— WORK TO BE COMPLETED —
Copy every line of the rows that contains the string "DatasetConfig". Case counts.

#### RAW DATA

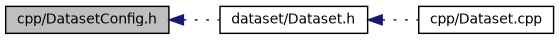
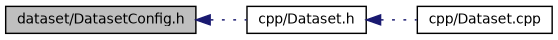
  digraph {
    rankdir=LR
    node [color=black fillcolor=white fontname=Helvetica fontsize=10 shape=record style=filled]
    edge [color=midnightblue dir=back fontname=Helvetica fontsize=10 labelfontname=Helvetica labelfontsize=10 style=dotted]
-   n1 [fillcolor=grey75 fontcolor=black height=0.2 label="cpp/DatasetConfig.h" width=0.4]
-   n2 [height=0.2 label="dataset/Dataset.h" width=0.4]
+   n1 [fillcolor=grey75 fontcolor=black height=0.2 label="dataset/DatasetConfig.h" width=0.4]
+   n2 [height=0.2 label="cpp/Dataset.h" width=0.4]
    n3 [height=0.2 label="cpp/Dataset.cpp" width=0.4]
    n1 -> n2
    n2 -> n3
  }
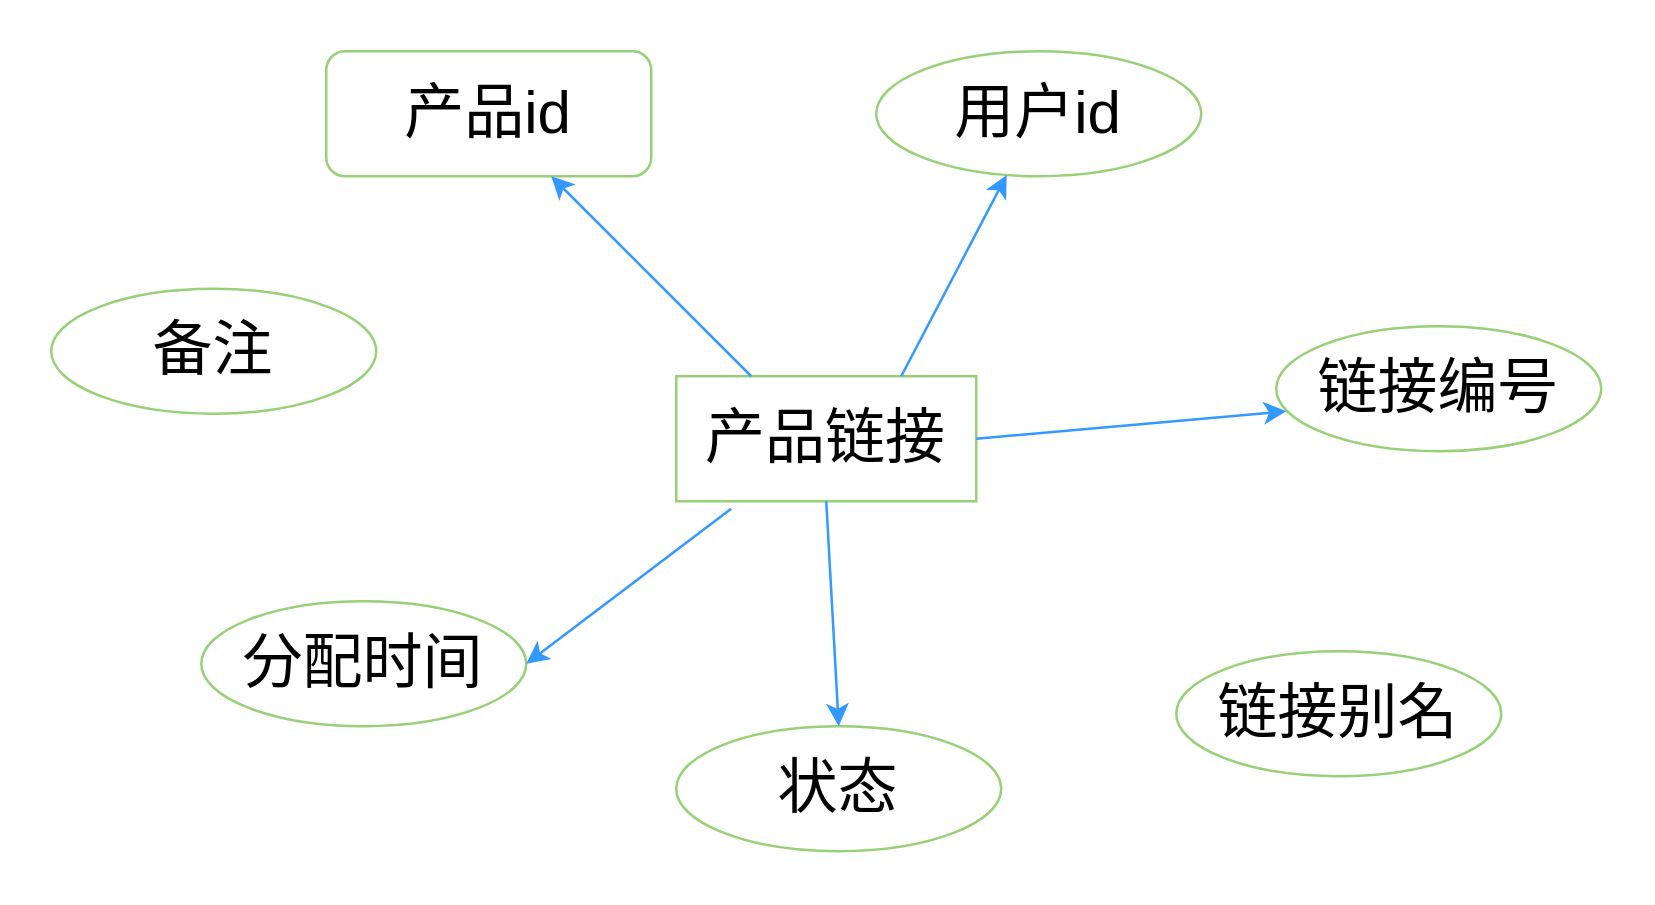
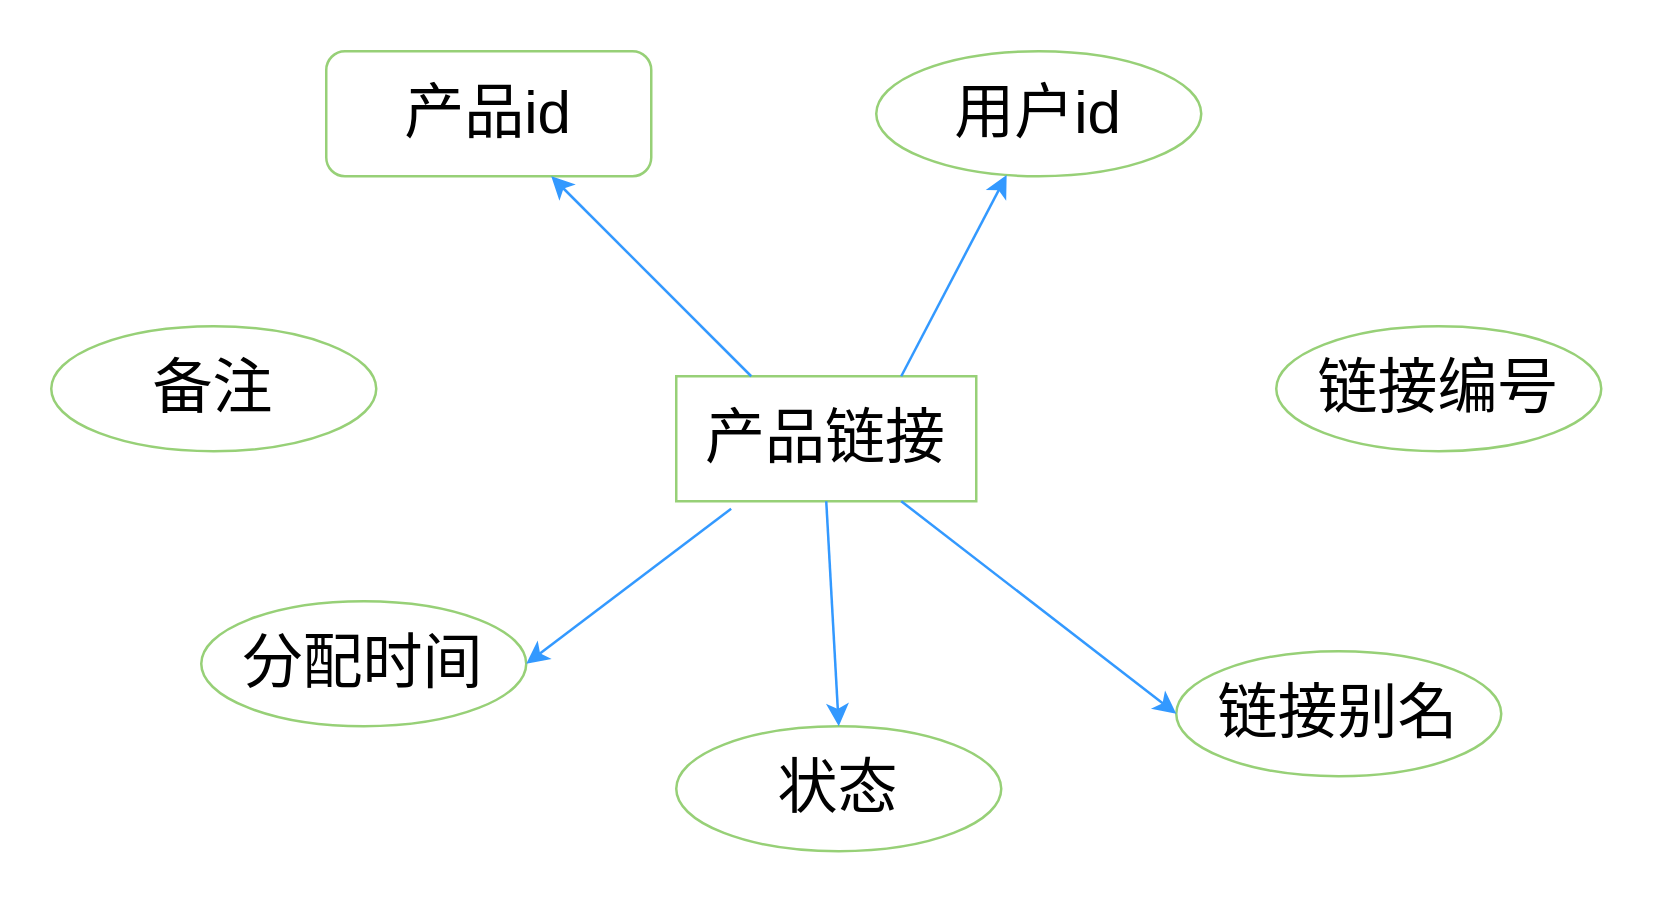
  <mxCell id="0" />
  <mxCell id="1" parent="0" />
  <mxCell id="2" value="&lt;span style=&quot;font-size: 24px;&quot;&gt;产品链接&lt;/span&gt;" style="rounded=0;whiteSpace=wrap;html=1;strokeColor=#97D077;" vertex="1" parent="1"><mxGeometry x="270" y="150" width="120" height="50" as="geometry" /></mxCell>
- <mxCell id="3" value="&lt;span style=&quot;font-size: 24px;&quot;&gt;备注&lt;/span&gt;" style="ellipse;whiteSpace=wrap;html=1;strokeColor=#97D077;" vertex="1" parent="1"><mxGeometry x="20" y="115" width="130" height="50" as="geometry" /></mxCell>
+ <mxCell id="3" value="&lt;span style=&quot;font-size: 24px;&quot;&gt;备注&lt;/span&gt;" style="ellipse;whiteSpace=wrap;html=1;strokeColor=#97D077;" vertex="1" parent="1"><mxGeometry x="20" y="130" width="130" height="50" as="geometry" /></mxCell>
  <mxCell id="4" value="&lt;span style=&quot;font-size: 24px;&quot;&gt;分配时间&lt;/span&gt;" style="ellipse;whiteSpace=wrap;html=1;strokeColor=#97D077;" vertex="1" parent="1"><mxGeometry x="80" y="240" width="130" height="50" as="geometry" /></mxCell>
  <mxCell id="5" value="&lt;span style=&quot;font-size: 24px;&quot;&gt;产品id&lt;/span&gt;" style="whiteSpace=wrap;html=1;strokeColor=#97D077;rounded=1;" vertex="1" parent="1"><mxGeometry x="130" y="20" width="130" height="50" as="geometry" /></mxCell>
  <mxCell id="6" value="&lt;span style=&quot;font-size: 24px;&quot;&gt;用户id&lt;/span&gt;" style="ellipse;whiteSpace=wrap;html=1;strokeColor=#97D077;" vertex="1" parent="1"><mxGeometry x="350" y="20" width="130" height="50" as="geometry" /></mxCell>
  <mxCell id="7" value="&lt;span style=&quot;font-size: 24px;&quot;&gt;链接编号&lt;/span&gt;" style="ellipse;whiteSpace=wrap;html=1;strokeColor=#97D077;" vertex="1" parent="1"><mxGeometry x="510" y="130" width="130" height="50" as="geometry" /></mxCell>
  <mxCell id="8" value="&lt;span style=&quot;font-size: 24px;&quot;&gt;链接别名&lt;/span&gt;" style="ellipse;whiteSpace=wrap;html=1;strokeColor=#97D077;" vertex="1" parent="1"><mxGeometry x="470" y="260" width="130" height="50" as="geometry" /></mxCell>
  <mxCell id="9" value="&lt;span style=&quot;font-size: 24px;&quot;&gt;状态&lt;/span&gt;" style="ellipse;whiteSpace=wrap;html=1;strokeColor=#97D077;" vertex="1" parent="1"><mxGeometry x="270" y="290" width="130" height="50" as="geometry" /></mxCell>
  <mxCell id="10" style="edgeStyle=orthogonalEdgeStyle;rounded=0;orthogonalLoop=1;jettySize=auto;html=1;exitX=0.5;exitY=1;exitDx=0;exitDy=0;" edge="1" parent="1" source="8" target="8"><mxGeometry relative="1" as="geometry" /></mxCell>
  <mxCell id="11" value="" style="endArrow=classic;html=1;rounded=0;strokeColor=#3399FF;entryX=0.5;entryY=0;entryDx=0;entryDy=0;exitX=0.5;exitY=1;exitDx=0;exitDy=0;" edge="1" parent="1" source="2" target="9"><mxGeometry width="50" height="50" relative="1" as="geometry"><mxPoint x="310" y="220" as="sourcePoint" /><mxPoint x="360" y="170" as="targetPoint" /></mxGeometry></mxCell>
  <mxCell id="12" value="" style="endArrow=classic;html=1;rounded=0;strokeColor=#3399FF;exitX=0.75;exitY=0;exitDx=0;exitDy=0;" edge="1" parent="1" source="2" target="6"><mxGeometry width="50" height="50" relative="1" as="geometry"><mxPoint x="340" y="210" as="sourcePoint" /><mxPoint x="345" y="300" as="targetPoint" /></mxGeometry></mxCell>
- <mxCell id="13" value="" style="endArrow=classic;html=1;rounded=0;strokeColor=#3399FF;entryX=0.031;entryY=0.68;entryDx=0;entryDy=0;exitX=1;exitY=0.5;exitDx=0;exitDy=0;entryPerimeter=0;" edge="1" parent="1" source="2" target="7"><mxGeometry width="50" height="50" relative="1" as="geometry"><mxPoint x="350" y="220" as="sourcePoint" /><mxPoint x="355" y="310" as="targetPoint" /></mxGeometry></mxCell>
+ <mxCell id="14" value="" style="endArrow=classic;html=1;rounded=0;strokeColor=#3399FF;entryX=0;entryY=0.5;entryDx=0;entryDy=0;exitX=0.75;exitY=1;exitDx=0;exitDy=0;" edge="1" parent="1" source="2" target="8"><mxGeometry width="50" height="50" relative="1" as="geometry"><mxPoint x="360" y="230" as="sourcePoint" /><mxPoint x="365" y="320" as="targetPoint" /></mxGeometry></mxCell>
  <mxCell id="15" value="" style="endArrow=classic;html=1;rounded=0;strokeColor=#3399FF;exitX=0.25;exitY=0;exitDx=0;exitDy=0;" edge="1" parent="1" source="2" target="5"><mxGeometry width="50" height="50" relative="1" as="geometry"><mxPoint x="370" y="240" as="sourcePoint" /><mxPoint x="375" y="330" as="targetPoint" /></mxGeometry></mxCell>
  <mxCell id="16" value="" style="endArrow=classic;html=1;rounded=0;strokeColor=#3399FF;entryX=1;entryY=0.5;entryDx=0;entryDy=0;exitX=0.183;exitY=1.06;exitDx=0;exitDy=0;exitPerimeter=0;" edge="1" parent="1" source="2" target="4"><mxGeometry width="50" height="50" relative="1" as="geometry"><mxPoint x="390" y="260" as="sourcePoint" /><mxPoint x="395" y="350" as="targetPoint" /></mxGeometry></mxCell>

########

— RESULT —
-   n1 [fillcolor=grey75 fontcolor=black height=0.2 label="cpp/DatasetConfig.h" width=0.4]
+   n1 [fillcolor=grey75 fontcolor=black height=0.2 label="dataset/DatasetConfig.h" width=0.4]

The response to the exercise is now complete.